課題: 「alais, le fruit」を含む行から書き写し始め、「erture sur les」を含む行まで写したら止めてください。各行は一字も変えずにそのまま写してください。

入力データ:
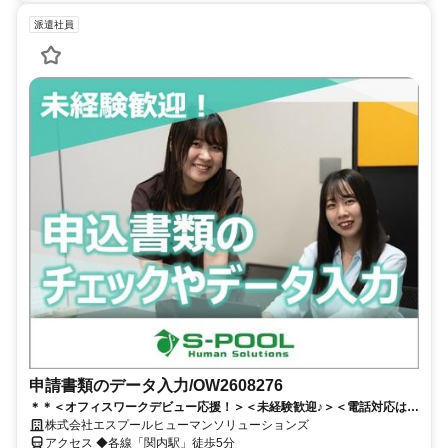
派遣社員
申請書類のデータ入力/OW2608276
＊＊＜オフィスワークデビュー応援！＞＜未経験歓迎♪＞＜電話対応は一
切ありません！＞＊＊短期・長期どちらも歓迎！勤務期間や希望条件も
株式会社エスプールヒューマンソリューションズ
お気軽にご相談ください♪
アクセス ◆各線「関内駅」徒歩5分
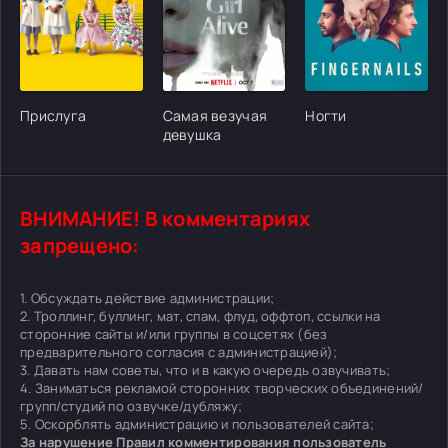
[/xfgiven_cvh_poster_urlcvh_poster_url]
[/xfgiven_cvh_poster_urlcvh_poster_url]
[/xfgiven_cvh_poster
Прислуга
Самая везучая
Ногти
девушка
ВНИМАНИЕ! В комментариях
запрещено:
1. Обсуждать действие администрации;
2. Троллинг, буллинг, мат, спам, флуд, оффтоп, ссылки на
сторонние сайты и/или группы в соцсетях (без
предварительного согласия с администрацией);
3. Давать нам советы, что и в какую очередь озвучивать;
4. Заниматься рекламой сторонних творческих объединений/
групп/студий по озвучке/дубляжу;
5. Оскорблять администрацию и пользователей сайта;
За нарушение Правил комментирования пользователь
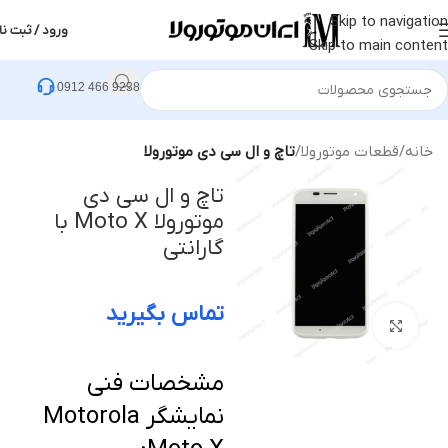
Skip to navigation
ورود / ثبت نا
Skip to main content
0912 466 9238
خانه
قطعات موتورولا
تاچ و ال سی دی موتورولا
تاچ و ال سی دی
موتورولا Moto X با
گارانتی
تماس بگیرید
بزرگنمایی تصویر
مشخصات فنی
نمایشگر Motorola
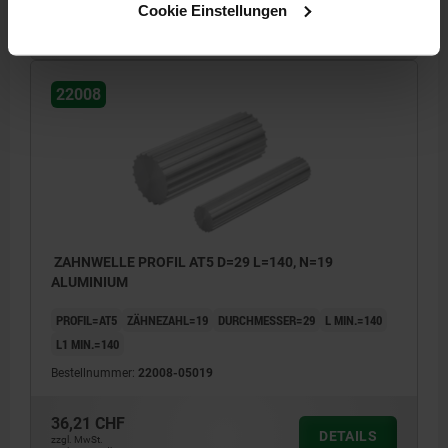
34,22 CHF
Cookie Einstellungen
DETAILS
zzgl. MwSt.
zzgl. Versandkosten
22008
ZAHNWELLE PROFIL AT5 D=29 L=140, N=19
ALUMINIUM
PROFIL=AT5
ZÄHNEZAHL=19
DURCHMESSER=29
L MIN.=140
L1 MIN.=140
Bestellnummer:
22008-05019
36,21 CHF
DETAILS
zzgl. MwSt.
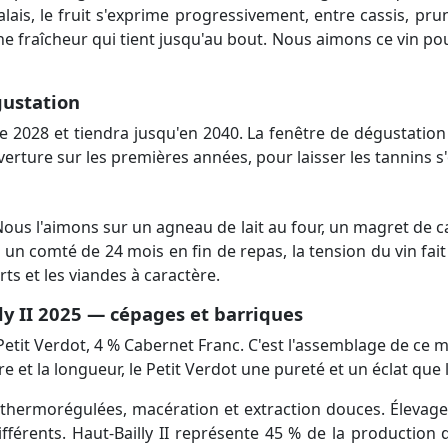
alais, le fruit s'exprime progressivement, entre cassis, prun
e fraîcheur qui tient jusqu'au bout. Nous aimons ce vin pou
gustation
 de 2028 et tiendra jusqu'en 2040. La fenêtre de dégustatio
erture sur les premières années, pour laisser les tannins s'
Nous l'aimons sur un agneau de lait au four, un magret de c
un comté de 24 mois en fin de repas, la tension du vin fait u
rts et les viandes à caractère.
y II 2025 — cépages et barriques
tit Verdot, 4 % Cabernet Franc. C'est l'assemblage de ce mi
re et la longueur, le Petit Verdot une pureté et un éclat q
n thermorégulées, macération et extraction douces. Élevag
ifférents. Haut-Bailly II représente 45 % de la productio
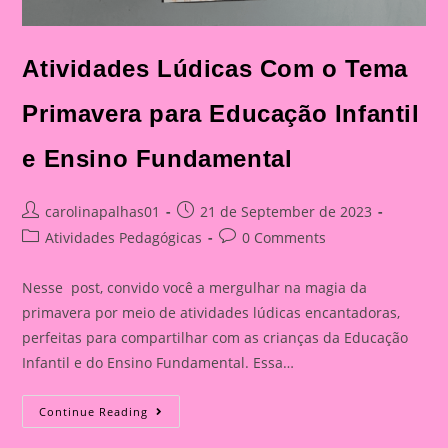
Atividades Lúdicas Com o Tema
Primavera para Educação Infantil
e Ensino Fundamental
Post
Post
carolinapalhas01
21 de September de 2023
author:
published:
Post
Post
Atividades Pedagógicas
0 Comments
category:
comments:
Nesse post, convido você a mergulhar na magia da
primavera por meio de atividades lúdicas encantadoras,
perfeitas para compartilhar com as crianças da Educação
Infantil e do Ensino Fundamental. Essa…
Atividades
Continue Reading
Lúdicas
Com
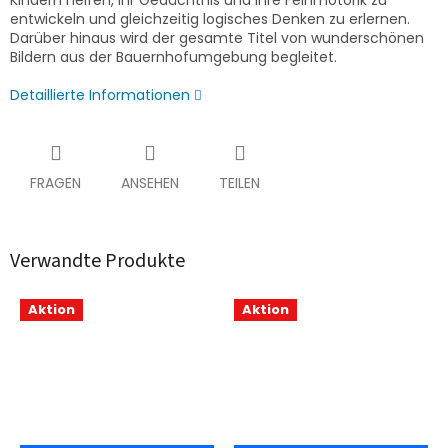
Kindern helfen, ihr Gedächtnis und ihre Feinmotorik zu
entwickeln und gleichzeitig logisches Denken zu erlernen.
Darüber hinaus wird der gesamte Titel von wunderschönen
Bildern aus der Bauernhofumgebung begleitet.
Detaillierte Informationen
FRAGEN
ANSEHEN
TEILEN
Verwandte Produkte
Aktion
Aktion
* * *
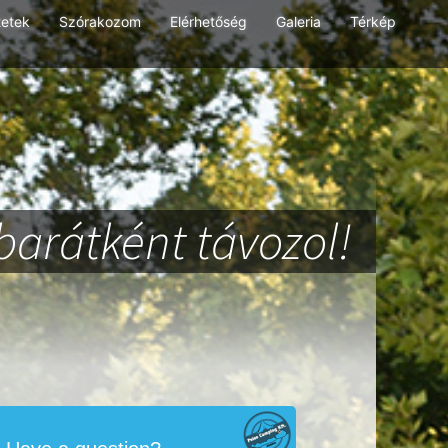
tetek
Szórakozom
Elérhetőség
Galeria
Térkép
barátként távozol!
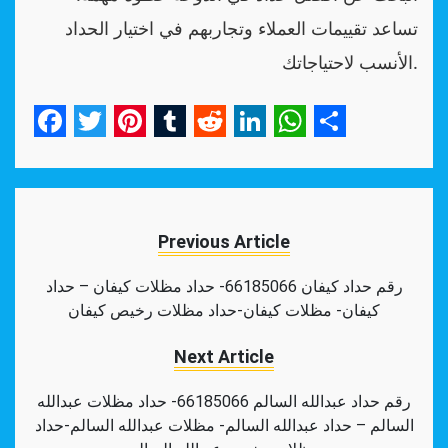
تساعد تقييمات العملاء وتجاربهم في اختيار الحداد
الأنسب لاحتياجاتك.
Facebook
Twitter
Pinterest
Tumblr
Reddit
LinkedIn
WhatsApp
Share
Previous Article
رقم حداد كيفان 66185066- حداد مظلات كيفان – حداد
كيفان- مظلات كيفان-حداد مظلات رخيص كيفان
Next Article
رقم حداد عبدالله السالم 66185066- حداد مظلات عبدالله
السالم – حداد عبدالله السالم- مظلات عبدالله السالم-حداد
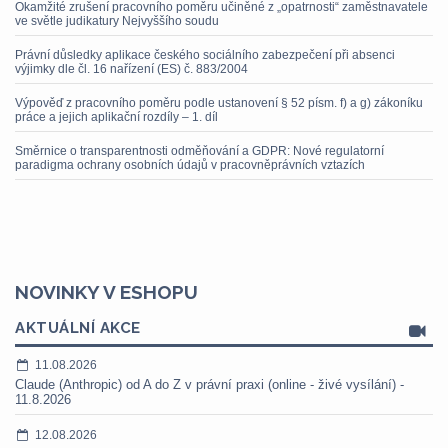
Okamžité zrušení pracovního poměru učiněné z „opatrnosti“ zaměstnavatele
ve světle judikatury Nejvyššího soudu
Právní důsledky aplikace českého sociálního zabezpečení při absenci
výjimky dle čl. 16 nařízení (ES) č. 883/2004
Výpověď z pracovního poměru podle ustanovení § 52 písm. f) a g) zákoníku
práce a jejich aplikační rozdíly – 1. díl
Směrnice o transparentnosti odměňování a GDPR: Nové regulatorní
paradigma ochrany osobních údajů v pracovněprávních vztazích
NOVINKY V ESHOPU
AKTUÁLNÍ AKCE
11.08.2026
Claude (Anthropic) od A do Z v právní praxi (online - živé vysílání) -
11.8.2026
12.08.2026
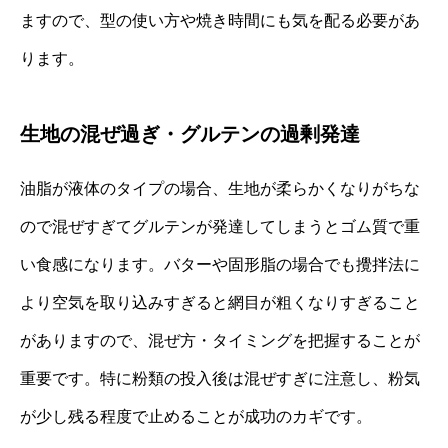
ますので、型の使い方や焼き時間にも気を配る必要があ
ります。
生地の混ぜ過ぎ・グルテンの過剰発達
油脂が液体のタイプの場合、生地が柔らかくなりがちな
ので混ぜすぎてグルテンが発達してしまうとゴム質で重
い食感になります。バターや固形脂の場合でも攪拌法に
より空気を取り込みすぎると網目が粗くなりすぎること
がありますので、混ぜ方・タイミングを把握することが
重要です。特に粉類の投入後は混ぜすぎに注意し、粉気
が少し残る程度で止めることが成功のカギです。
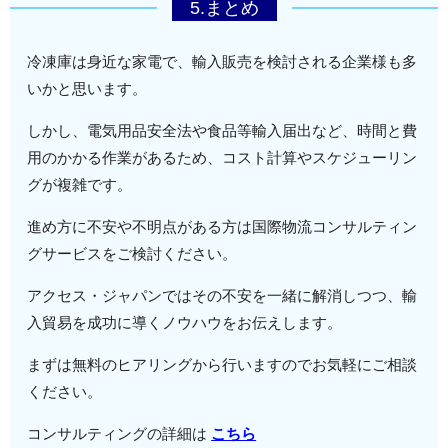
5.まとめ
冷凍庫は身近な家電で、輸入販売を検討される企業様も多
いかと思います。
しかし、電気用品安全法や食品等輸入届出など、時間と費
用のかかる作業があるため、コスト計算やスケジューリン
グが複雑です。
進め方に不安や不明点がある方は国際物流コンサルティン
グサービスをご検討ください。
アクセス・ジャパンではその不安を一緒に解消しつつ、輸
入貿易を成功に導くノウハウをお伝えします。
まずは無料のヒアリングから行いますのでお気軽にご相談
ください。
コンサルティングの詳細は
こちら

解答:
alais, le fruit s'exprime progressivement, entre cassis, prun
e fraîcheur qui tient jusqu'au bout. Nous aimons ce vin pou
gustation
 de 2028 et tiendra jusqu'en 2040. La fenêtre de dégustatio
erture sur les premières années, pour laisser les tannins s'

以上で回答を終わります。